Attention a necessity when ice fishing

Ice fishermen finally had a winter that was cold enough for long enough that they could have a season.

There has been much success over the past month by those who brave the cold and venture onto frozen water. The ponds, inland lakes, and harbors of Lake Erie produced huge catches of bluegill, crappie, and perch. However, it’s important to stay on your toes at all times when venturing out on the ice, especially if you’re trying to fish larger bodies of water like Lake Erie.

Eighteen people had to be rescued off Catawba last weekend when a large fissure developed and a large flow of ice began to drift into the lake. This is the second time this has happened in the past two weeks. Both times strong southerly winds created the thrust and caused the ice to break away from the shore and begin to drift.

Both of these situations endanger humans, both those who need to be saved and those who save them. On top of that, it’s quite expensive because only souls are saved by the Coast Guard, which means humans are saved but not equipment. Several ATVs and fishing gear had to be abandoned during the rescue.

Keep in mind when venturing out on the ice that things can change every day. Avoid bodies of water that have currents or ponds that have springs. The thickness of the ice must be checked in several places before venturing out of the bank.

Many factors affect the strength of ice in addition to its thickness. These include: Thawing and refreezing can weaken the ice; Air pockets can form under the ice on lakes where water levels are raised and lowered by flood control; The insulating effect of snow slows down the freezing process; Ice formed on flowing water and currents is often dangerous.

The water temperature of lakes and streams remains cold. Cold water will cool a body 25 times faster than cold air of the same temperature. Within minutes, even the best swimmers can experience complete exhaustion and symptoms of hypothermia.

It’s always a good idea to plan your outdoor activities and share your plan with a trusted friend or family member, especially if you’re alone or plan to be on or near water. jelly. Plans should include where you are going, what you are going to do, a schedule of your travels, and when you expect to arrive home. If you see someone falling through the ice, it’s important not to go on the ice after them. The ice that breaks once breaks again. The best solution is to call for help.

• The ODNR Wildlife Division compiled the 2021 Fish Ohio submissions, and the results show 8,943 anglers brought in at least one qualified fish last year. Bids were high for walleye in Lake Erie, as well as sageye, crappie and largemouth bass in Ohio’s inland lakes.

The Fish Ohio program highlights incredible catches in inland lakes and reservoirs, Lake Erie, the Ohio River and other waterways for 25 of Ohio’s most popular sport fish. Those who catch a qualified fish receive a Fish Ohio pin for first entry and a Master Angler pin for catching four separate qualifying species in the same year. Each year’s pin features a different species, and in 2022 the headliner is a black crappie. Fish Ohio pin requests are accepted at fishohio.gov.

Lake Erie is known as the walleye capital of the world and is the best place to catch Ohio walleye. To qualify for Fish Ohio, a walleye must be 28 inches or taller. In 2021, anglers caught 1,392 Fish Ohio walleyes in Lake Erie, the largest of which was 34 inches long. As I mentioned before, we landed nine Fish Ohio qualified walleyes ourselves in our boat last season.
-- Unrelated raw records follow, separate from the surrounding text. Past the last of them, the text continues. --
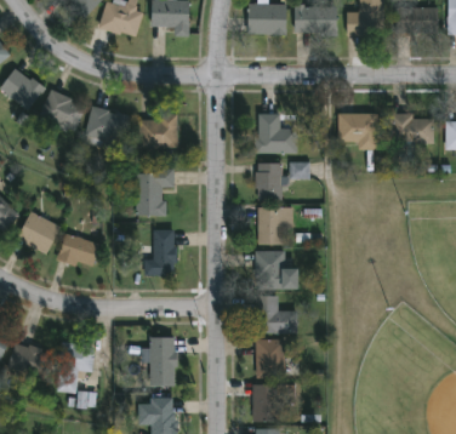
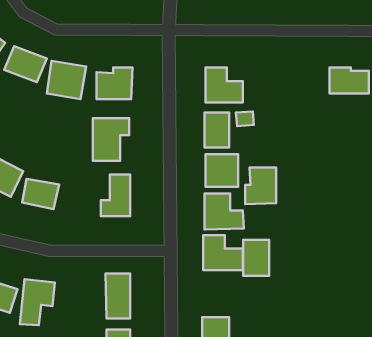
building: [337,113,376,149] -> none
building: none -> [245,168,276,204]
building: [256,338,284,377] -> [243,240,269,276]

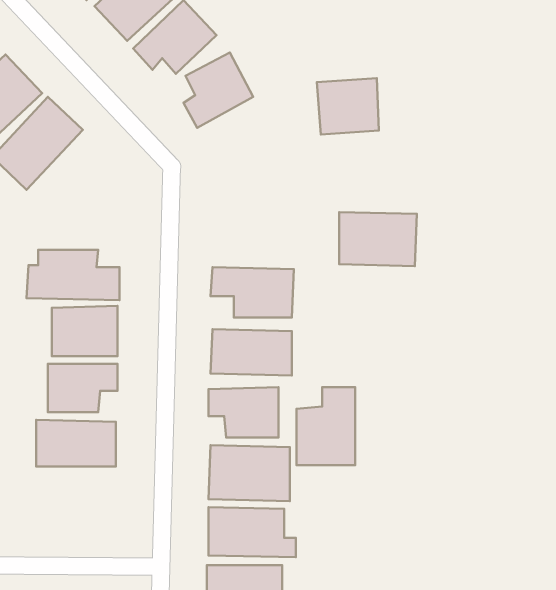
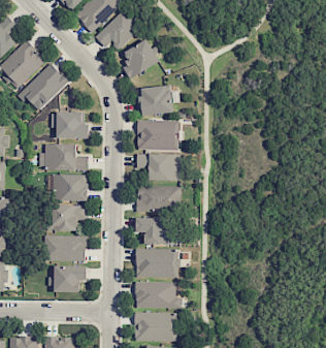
building: [317,78,379,134] -> [139,85,172,115]
building: none -> [54,112,89,137]
building: [339,212,417,266] -> [137,120,178,149]
building: [296,387,355,465] -> none
building: none -> [54,265,87,292]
Some of the most popular species in inland lakes are largemouth bass, sageye, and crappie. Saugeye over 21 inches, Largemouth Bass over 20 inches, and Crappie over 13 inches qualify for Fish Ohio status.

Largemouth Bass is one of the most popular sport fish sought after in Ohio’s inland lakes. Four anglers all reported catching a 26-inch largemouth bass, the largest of the inland lakes in 2021, at the Appalachian Wildlife Preserve.

Saugeye is stocked in over 60 Ohio lakes and reservoirs by the Division of Wildlife. These fish grow quickly and are caught year-round, making them a favorite of many Buckeye State anglers. The three main destinations for Fish Ohio sageye are Buckeye Lake, Indian Lake, and Alum Creek Lake. Three anglers shared the largest sageye catch reported in 2021, all measuring 30 inches. They were rolled up on the Griggs Reservoir and the Ohio River.

The three main destinations for Fish Ohio crappie are Mosquito Creek Lake, Indian Lake, and Hoover Reservoir. The largest crappie caught in public waters in 2021 was 18¾ inches long and was found at Lake Leesville.

Make plans now to go out this fishing season to catch your Fish Ohio fish. Until next time, happy hunting and fishing!

Ken Parrott is an agricultural science teacher at Northmor High School.